▶ Directive: Reproduce the passage of the all-time club team thread starting at "subs are as" and ending at "manc side then??", with no changes.
##### Text to read #####
# Your greatest ever club team?



## Bailey2001 (May 20, 2009)

mikeys liverpool team :-

best ever would have to be 

grobs in goal
left back emlyn the crazy horse hughes
right back jamie carragher
center halves are lawro and hanson
left mid john barnes
right mid craig johnson
centre mid jan molby and steve gerrard
strikers would have to be the ledge that is rushie and also god aka robbie fowler

subs are as follows

ray clemmence
razor ruddock
julian dicks
sami hyypia
graeme sounesse
ian st john
fernando torres

well that'll do for now hehehe

whats your manc side then??


----------



## mikep1979 (May 20, 2009)

so whats yours then philly???


----------



## Bailey2001 (May 20, 2009)

Big Peter Schmeciel
Dennis irwin
Edwards
Vidic
Neville G

Giggs
Keano
Charlton
Ronaldo

Hughes
Best

Subs

Van Nistelroy
Law
Cantona
Ferdinand
Rooney
Eric Djemba djemba (lol)


----------



## Bailey2001 (May 20, 2009)

Bailey2001 said:


> mikeys liverpool team :-
> 
> best ever would have to be
> 
> ...



cant believe you havent put john scales in that team! (cackle)


----------



## mikep1979 (May 20, 2009)

Bailey2001 said:


> cant believe you havent put john scales in that team! (cackle)
##### Listing #####
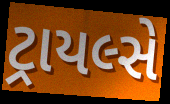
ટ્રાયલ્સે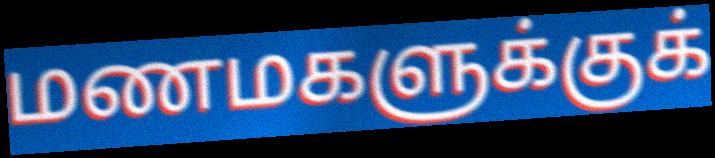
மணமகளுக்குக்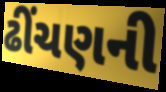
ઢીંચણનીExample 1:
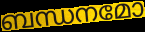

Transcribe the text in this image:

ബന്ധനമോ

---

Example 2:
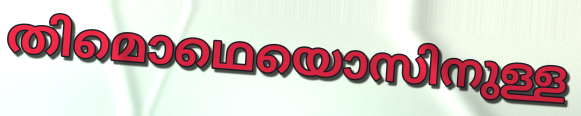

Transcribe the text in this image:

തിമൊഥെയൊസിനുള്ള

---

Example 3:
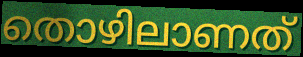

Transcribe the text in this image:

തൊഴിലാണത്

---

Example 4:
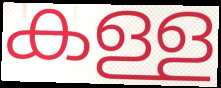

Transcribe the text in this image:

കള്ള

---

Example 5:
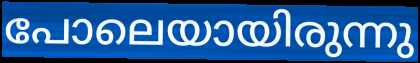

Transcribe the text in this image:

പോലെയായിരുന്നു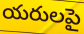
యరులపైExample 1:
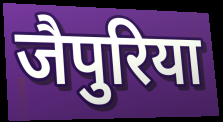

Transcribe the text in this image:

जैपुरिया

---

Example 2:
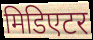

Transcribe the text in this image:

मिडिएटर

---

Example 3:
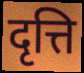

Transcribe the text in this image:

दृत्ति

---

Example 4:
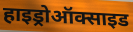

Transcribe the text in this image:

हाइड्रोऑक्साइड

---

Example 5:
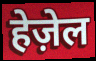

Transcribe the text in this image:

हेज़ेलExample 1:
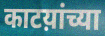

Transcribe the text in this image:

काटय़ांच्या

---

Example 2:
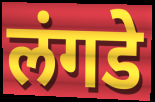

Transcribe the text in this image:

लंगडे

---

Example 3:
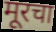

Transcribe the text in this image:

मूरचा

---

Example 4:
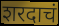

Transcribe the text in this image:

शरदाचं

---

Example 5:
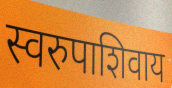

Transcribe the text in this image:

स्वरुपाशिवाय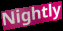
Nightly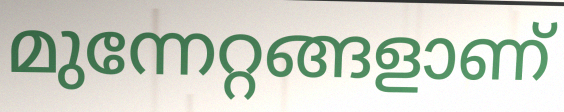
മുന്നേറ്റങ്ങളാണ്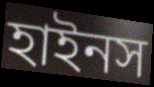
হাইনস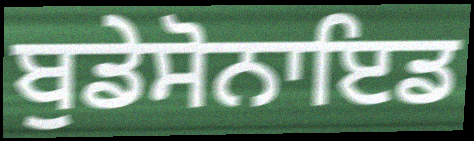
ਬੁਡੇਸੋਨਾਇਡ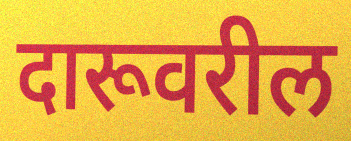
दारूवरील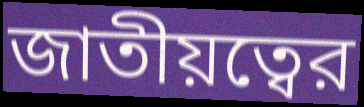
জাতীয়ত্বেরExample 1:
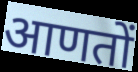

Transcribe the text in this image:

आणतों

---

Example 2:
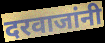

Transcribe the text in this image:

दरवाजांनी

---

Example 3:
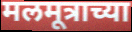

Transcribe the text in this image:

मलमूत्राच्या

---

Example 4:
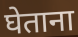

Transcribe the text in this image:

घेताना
#####
▶ Output of the task:
subs are as follows

ray clemmence
razor ruddock
julian dicks
sami hyypia
graeme sounesse
ian st john
fernando torres

well that'll do for now hehehe

whats your manc side then??